TASK ITEM →
Look through the data below for the line with "M38,231L173,7" and the line with "M95,12L116,7H173L379,34L525,62L747,88", then output those two and all lines in between, exactly as written.

Stored data entries →
####################

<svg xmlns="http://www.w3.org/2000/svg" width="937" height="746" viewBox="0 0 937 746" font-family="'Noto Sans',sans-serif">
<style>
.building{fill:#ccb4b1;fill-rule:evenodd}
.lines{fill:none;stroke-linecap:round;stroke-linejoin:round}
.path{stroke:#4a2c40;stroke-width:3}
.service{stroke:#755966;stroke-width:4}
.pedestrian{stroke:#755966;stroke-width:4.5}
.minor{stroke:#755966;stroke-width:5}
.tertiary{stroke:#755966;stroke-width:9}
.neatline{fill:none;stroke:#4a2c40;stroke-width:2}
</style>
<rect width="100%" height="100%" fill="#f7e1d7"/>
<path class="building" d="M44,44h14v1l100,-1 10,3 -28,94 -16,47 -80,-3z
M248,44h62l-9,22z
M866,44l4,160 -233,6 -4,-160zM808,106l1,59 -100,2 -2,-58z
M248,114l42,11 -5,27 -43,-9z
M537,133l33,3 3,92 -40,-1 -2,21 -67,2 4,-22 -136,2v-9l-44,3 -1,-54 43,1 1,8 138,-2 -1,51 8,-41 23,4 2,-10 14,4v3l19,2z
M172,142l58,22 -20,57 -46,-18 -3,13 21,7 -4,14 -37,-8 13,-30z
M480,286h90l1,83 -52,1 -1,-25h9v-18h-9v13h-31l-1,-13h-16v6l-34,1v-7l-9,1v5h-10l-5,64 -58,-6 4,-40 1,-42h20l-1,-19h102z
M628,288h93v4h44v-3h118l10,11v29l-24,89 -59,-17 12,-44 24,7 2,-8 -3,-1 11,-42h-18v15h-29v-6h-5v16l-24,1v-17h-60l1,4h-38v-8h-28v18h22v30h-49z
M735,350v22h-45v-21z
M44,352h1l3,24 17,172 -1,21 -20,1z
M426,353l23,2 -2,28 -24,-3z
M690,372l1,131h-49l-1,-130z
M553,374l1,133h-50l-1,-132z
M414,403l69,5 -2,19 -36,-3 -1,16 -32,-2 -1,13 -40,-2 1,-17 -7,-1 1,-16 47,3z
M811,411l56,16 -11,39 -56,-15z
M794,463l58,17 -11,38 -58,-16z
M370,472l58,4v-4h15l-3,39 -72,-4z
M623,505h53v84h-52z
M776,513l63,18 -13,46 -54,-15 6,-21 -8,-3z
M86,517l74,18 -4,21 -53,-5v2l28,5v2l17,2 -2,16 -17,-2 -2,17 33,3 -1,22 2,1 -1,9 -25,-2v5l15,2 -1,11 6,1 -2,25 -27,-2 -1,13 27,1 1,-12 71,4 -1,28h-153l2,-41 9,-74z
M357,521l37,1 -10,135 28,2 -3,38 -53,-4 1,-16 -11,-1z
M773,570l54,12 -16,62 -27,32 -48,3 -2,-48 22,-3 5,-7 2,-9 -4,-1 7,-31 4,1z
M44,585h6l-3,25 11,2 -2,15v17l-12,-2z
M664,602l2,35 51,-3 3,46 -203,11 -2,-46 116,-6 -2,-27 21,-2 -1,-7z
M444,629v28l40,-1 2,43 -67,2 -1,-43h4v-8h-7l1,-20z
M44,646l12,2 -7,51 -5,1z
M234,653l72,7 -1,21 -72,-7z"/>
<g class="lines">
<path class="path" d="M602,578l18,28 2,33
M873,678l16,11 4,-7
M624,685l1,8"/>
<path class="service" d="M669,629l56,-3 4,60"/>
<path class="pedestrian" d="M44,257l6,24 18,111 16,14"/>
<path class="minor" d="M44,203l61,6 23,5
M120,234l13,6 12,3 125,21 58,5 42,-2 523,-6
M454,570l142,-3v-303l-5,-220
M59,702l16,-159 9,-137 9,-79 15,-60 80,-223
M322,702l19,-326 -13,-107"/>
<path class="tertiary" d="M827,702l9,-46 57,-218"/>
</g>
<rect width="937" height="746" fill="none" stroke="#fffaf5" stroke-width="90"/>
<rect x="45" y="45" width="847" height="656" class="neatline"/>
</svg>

####################

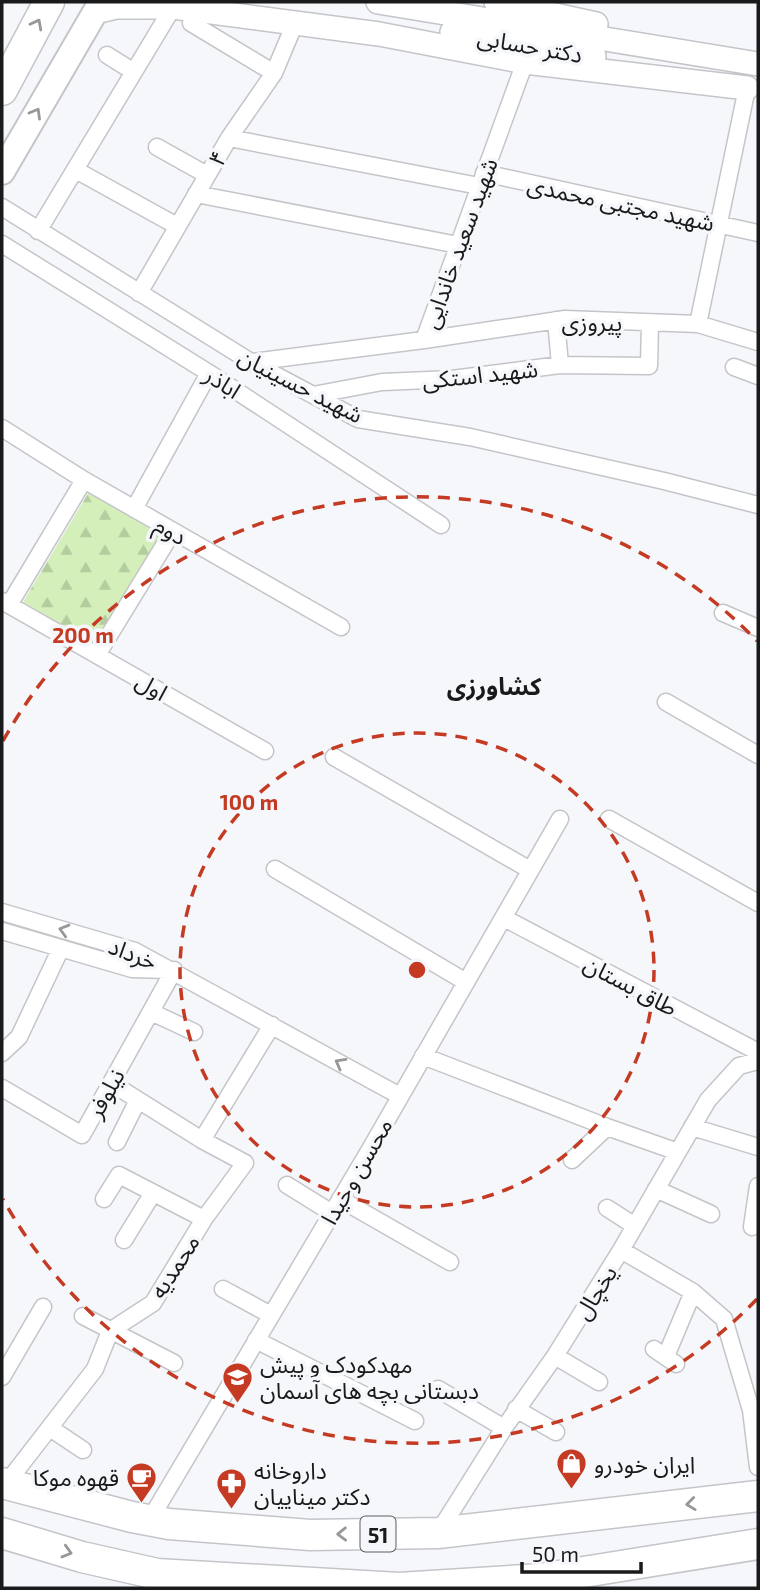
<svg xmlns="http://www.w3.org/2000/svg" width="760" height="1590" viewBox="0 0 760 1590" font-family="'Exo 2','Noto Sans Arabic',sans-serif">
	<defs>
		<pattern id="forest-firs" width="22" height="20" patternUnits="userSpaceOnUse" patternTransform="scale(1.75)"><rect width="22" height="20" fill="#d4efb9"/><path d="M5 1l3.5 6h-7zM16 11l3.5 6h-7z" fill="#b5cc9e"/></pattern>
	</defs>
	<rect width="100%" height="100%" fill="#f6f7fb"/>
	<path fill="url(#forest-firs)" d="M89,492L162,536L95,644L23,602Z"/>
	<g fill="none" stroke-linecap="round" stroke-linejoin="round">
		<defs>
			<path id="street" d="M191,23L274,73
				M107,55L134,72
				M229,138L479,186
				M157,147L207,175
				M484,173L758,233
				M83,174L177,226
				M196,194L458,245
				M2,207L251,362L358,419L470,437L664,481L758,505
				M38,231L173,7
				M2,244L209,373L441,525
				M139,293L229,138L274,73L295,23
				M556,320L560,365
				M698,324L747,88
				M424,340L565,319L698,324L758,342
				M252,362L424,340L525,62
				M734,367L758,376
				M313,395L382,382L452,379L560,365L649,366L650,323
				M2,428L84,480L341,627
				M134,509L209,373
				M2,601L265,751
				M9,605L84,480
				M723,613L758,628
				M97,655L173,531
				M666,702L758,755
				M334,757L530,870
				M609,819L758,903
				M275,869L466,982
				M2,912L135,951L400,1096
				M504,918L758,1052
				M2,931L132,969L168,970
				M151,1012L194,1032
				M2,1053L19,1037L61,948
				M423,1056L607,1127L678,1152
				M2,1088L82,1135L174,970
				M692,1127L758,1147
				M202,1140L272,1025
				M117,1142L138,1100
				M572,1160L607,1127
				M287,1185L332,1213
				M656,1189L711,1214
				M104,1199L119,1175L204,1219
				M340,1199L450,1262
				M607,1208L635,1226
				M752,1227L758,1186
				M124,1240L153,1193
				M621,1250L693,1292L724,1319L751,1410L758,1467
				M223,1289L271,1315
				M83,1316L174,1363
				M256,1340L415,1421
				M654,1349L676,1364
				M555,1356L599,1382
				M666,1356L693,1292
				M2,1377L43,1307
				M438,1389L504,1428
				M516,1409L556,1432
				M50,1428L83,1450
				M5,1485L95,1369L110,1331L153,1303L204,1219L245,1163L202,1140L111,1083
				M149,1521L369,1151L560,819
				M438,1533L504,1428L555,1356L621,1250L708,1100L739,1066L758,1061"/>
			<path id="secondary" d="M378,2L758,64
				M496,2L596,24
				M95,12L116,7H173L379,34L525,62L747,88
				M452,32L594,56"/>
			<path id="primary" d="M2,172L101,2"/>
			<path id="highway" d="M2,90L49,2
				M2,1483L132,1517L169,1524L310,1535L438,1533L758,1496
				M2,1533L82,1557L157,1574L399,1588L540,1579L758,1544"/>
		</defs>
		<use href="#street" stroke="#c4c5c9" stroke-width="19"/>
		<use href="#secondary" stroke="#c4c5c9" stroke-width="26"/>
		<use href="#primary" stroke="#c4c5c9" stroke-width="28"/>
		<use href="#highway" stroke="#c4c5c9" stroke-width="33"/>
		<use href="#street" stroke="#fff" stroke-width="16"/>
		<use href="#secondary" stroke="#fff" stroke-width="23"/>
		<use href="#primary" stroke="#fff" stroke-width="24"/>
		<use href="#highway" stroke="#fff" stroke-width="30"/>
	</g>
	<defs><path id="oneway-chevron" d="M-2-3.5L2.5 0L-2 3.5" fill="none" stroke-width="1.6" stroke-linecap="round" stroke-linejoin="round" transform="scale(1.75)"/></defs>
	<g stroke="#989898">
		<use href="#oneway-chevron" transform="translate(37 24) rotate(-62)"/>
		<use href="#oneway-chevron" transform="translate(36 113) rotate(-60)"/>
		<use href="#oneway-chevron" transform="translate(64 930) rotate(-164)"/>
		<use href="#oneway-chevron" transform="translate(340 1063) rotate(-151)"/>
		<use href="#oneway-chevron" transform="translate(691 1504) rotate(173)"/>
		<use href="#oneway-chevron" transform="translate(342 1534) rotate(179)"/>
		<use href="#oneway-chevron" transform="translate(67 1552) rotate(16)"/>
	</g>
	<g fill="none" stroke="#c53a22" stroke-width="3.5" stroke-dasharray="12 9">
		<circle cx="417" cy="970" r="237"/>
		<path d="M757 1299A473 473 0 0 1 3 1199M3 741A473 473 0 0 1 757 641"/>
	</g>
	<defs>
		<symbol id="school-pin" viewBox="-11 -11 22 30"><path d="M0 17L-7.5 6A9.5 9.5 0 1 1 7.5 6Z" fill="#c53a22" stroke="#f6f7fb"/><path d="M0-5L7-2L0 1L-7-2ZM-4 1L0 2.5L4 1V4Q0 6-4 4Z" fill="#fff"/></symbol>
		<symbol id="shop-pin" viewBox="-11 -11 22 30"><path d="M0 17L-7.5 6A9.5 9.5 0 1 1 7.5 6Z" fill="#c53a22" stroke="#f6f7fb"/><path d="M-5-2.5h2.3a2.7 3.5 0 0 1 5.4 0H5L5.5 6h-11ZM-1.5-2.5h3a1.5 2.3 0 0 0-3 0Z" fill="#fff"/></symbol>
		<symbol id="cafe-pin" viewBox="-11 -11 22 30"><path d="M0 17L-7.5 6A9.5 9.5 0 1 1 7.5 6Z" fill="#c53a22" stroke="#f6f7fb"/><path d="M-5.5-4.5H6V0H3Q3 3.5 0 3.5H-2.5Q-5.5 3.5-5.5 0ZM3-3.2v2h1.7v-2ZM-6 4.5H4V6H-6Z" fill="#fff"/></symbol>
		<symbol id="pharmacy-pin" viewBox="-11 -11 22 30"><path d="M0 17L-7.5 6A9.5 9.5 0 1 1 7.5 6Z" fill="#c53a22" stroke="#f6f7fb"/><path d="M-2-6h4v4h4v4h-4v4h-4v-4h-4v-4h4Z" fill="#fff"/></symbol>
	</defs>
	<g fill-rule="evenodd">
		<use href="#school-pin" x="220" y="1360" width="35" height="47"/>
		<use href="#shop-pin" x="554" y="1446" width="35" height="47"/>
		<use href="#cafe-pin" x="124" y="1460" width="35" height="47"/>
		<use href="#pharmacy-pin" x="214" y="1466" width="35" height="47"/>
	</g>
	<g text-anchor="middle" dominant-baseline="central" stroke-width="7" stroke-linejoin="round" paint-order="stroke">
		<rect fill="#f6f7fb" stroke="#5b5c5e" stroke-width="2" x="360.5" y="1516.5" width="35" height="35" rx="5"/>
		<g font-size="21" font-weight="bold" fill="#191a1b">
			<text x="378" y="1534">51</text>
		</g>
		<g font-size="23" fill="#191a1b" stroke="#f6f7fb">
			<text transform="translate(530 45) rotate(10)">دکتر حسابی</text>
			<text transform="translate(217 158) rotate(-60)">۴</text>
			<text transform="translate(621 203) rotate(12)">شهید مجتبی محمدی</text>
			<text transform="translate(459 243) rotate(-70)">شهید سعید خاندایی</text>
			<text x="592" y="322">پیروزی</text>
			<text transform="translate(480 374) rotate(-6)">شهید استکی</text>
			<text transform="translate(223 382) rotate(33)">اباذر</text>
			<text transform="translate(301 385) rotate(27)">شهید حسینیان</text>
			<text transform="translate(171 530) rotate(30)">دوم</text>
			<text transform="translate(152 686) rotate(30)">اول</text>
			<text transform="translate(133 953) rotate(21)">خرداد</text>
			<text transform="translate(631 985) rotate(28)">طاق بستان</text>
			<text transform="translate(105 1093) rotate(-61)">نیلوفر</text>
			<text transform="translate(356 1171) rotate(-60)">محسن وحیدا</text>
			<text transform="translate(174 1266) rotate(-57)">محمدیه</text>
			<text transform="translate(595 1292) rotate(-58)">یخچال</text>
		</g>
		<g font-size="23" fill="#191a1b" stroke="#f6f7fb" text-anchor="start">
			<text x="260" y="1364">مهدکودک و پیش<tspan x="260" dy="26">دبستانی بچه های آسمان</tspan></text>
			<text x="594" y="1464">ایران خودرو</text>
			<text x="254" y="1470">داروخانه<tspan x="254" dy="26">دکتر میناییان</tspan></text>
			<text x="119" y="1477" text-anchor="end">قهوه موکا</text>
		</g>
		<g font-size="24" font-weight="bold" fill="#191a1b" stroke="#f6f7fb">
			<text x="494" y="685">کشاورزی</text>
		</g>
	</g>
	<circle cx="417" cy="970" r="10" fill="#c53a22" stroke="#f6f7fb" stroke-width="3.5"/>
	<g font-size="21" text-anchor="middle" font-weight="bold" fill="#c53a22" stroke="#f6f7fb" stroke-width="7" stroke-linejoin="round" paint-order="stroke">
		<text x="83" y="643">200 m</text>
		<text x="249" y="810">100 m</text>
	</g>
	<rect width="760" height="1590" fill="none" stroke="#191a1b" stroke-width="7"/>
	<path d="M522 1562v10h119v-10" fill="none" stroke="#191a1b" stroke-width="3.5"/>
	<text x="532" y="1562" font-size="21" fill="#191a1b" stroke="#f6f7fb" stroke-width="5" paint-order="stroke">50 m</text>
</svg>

####################

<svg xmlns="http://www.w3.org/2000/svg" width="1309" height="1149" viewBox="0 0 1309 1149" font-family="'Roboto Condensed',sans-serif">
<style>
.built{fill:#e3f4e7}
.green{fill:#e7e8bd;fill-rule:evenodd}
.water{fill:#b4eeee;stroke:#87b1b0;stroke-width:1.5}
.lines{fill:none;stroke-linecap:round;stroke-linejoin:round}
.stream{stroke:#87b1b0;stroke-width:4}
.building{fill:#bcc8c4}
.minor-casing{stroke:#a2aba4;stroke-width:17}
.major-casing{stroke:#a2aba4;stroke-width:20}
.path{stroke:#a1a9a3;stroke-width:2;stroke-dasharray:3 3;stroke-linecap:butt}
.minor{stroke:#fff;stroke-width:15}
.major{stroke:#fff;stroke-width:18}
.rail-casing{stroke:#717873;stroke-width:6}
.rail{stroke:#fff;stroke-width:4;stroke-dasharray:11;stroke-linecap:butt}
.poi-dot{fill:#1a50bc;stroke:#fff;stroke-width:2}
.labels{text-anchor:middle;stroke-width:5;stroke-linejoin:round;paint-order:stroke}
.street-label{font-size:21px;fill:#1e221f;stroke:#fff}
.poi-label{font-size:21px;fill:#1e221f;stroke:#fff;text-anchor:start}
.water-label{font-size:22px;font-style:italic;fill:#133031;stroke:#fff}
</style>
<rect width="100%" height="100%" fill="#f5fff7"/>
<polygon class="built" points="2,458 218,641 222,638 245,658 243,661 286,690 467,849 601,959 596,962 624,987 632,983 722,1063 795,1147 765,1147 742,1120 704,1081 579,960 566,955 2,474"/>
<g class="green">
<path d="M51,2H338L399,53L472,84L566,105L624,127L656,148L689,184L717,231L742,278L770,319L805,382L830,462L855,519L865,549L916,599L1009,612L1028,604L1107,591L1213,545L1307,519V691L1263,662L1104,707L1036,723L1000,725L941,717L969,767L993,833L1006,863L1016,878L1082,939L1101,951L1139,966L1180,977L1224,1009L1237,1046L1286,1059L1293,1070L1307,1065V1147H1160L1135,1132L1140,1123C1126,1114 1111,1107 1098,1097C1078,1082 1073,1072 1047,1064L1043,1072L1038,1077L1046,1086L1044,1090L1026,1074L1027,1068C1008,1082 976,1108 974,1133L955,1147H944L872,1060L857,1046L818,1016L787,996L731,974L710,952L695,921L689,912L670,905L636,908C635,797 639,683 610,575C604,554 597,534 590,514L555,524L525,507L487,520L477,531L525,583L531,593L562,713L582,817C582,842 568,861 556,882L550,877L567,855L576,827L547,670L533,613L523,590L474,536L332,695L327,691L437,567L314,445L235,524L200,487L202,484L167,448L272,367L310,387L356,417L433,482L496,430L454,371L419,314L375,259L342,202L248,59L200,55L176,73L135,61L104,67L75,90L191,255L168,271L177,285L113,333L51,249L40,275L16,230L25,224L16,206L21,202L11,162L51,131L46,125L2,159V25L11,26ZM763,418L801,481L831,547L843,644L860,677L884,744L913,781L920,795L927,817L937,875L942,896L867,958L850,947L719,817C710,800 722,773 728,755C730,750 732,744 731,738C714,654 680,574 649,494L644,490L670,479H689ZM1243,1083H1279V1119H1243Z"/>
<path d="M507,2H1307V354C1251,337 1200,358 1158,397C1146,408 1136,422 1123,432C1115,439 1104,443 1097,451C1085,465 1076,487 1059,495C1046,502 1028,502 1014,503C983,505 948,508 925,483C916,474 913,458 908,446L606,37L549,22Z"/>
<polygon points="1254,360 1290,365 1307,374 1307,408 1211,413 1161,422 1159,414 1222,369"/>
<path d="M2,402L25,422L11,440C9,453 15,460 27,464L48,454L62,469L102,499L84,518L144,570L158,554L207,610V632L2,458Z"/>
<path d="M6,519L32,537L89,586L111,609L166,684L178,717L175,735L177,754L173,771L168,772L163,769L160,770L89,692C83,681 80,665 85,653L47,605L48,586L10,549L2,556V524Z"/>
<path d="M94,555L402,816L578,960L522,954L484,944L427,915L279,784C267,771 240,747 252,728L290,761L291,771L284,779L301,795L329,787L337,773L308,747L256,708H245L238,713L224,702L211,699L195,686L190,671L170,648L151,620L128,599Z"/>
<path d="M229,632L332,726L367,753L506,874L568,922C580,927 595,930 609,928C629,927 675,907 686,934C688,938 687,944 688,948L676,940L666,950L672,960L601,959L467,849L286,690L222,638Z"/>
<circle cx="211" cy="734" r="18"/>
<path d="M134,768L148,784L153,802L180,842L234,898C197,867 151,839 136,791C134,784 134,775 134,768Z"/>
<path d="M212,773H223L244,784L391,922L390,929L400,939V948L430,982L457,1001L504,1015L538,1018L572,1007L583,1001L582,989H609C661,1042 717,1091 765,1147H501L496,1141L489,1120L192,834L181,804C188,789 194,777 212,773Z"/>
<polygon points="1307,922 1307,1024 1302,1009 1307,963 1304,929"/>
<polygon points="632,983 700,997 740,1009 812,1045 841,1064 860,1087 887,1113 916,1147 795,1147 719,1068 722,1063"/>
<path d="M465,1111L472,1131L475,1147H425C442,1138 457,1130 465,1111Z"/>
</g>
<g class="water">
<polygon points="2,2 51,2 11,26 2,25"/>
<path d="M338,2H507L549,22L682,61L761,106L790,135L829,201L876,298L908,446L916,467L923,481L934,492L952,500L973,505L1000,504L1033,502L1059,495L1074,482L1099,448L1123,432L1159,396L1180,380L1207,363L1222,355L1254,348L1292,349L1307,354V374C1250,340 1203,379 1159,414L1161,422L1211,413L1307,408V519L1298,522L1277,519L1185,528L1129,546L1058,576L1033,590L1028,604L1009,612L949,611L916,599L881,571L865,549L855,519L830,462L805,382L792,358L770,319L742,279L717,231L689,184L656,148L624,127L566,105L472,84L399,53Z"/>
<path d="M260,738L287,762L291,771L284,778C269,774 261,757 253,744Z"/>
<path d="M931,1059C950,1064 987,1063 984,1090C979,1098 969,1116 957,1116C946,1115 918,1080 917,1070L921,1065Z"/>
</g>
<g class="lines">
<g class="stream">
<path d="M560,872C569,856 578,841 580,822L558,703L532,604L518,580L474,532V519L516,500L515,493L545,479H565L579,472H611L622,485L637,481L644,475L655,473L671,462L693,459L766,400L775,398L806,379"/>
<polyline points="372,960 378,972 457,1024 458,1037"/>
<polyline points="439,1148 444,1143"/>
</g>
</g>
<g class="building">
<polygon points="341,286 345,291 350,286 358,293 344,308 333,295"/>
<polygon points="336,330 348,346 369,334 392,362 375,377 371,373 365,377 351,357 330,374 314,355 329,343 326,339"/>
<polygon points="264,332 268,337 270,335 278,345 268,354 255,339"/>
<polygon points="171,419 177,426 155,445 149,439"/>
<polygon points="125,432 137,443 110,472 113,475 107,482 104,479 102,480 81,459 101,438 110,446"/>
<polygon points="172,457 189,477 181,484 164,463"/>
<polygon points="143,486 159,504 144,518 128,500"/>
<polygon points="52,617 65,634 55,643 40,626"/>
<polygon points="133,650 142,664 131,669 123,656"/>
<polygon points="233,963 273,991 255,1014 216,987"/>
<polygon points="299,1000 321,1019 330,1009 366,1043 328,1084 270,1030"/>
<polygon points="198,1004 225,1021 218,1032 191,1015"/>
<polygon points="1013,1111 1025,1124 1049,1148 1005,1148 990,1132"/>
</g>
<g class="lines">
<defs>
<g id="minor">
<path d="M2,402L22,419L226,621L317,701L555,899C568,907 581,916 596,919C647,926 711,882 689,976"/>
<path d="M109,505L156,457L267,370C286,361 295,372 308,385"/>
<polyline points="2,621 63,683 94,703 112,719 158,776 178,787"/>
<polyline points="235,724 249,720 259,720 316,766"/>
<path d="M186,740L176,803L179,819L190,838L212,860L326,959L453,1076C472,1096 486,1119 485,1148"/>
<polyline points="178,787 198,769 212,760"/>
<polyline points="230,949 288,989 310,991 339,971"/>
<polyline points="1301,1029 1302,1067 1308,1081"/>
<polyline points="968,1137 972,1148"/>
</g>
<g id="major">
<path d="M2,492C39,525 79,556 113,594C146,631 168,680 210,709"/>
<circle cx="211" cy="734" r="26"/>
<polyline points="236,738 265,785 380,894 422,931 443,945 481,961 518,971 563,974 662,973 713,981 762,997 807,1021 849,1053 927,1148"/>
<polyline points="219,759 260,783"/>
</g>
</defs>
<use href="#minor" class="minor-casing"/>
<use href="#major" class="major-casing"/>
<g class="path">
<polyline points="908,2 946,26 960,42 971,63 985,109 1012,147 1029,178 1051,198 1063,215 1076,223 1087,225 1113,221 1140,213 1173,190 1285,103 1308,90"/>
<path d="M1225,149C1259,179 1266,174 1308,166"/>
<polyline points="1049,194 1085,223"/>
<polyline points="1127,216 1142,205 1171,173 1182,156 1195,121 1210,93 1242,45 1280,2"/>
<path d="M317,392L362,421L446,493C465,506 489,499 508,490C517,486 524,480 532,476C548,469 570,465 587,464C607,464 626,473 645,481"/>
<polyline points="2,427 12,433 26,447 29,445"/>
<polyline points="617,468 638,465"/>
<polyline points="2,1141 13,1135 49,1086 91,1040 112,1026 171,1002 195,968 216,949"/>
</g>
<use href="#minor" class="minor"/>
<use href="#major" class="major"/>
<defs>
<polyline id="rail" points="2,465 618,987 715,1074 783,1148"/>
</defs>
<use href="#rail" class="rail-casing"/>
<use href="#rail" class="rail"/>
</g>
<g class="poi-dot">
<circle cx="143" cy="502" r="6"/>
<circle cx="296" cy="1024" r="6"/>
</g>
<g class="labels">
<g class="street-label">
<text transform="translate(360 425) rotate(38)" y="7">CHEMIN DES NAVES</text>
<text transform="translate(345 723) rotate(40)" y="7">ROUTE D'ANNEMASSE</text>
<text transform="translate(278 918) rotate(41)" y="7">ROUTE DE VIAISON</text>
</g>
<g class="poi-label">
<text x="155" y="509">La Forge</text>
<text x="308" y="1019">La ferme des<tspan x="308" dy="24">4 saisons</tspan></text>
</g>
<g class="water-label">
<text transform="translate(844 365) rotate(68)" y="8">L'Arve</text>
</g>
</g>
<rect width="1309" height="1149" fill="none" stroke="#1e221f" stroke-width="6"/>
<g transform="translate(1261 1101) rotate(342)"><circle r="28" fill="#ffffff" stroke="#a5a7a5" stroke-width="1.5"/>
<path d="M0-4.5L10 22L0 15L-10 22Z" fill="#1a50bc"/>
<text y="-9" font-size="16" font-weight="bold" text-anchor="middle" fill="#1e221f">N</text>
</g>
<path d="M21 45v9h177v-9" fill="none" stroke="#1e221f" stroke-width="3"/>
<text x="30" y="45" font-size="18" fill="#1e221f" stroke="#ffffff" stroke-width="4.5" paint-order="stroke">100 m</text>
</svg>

####################

TASK RESULT →
				M38,231L173,7
				M2,244L209,373L441,525
				M139,293L229,138L274,73L295,23
				M556,320L560,365
				M698,324L747,88
				M424,340L565,319L698,324L758,342
				M252,362L424,340L525,62
				M734,367L758,376
				M313,395L382,382L452,379L560,365L649,366L650,323
				M2,428L84,480L341,627
				M134,509L209,373
				M2,601L265,751
				M9,605L84,480
				M723,613L758,628
				M97,655L173,531
				M666,702L758,755
				M334,757L530,870
				M609,819L758,903
				M275,869L466,982
				M2,912L135,951L400,1096
				M504,918L758,1052
				M2,931L132,969L168,970
				M151,1012L194,1032
				M2,1053L19,1037L61,948
				M423,1056L607,1127L678,1152
				M2,1088L82,1135L174,970
				M692,1127L758,1147
				M202,1140L272,1025
				M117,1142L138,1100
				M572,1160L607,1127
				M287,1185L332,1213
				M656,1189L711,1214
				M104,1199L119,1175L204,1219
				M340,1199L450,1262
				M607,1208L635,1226
				M752,1227L758,1186
				M124,1240L153,1193
				M621,1250L693,1292L724,1319L751,1410L758,1467
				M223,1289L271,1315
				M83,1316L174,1363
				M256,1340L415,1421
				M654,1349L676,1364
				M555,1356L599,1382
				M666,1356L693,1292
				M2,1377L43,1307
				M438,1389L504,1428
				M516,1409L556,1432
				M50,1428L83,1450
				M5,1485L95,1369L110,1331L153,1303L204,1219L245,1163L202,1140L111,1083
				M149,1521L369,1151L560,819
				M438,1533L504,1428L555,1356L621,1250L708,1100L739,1066L758,1061"/>
			<path id="secondary" d="M378,2L758,64
				M496,2L596,24
				M95,12L116,7H173L379,34L525,62L747,88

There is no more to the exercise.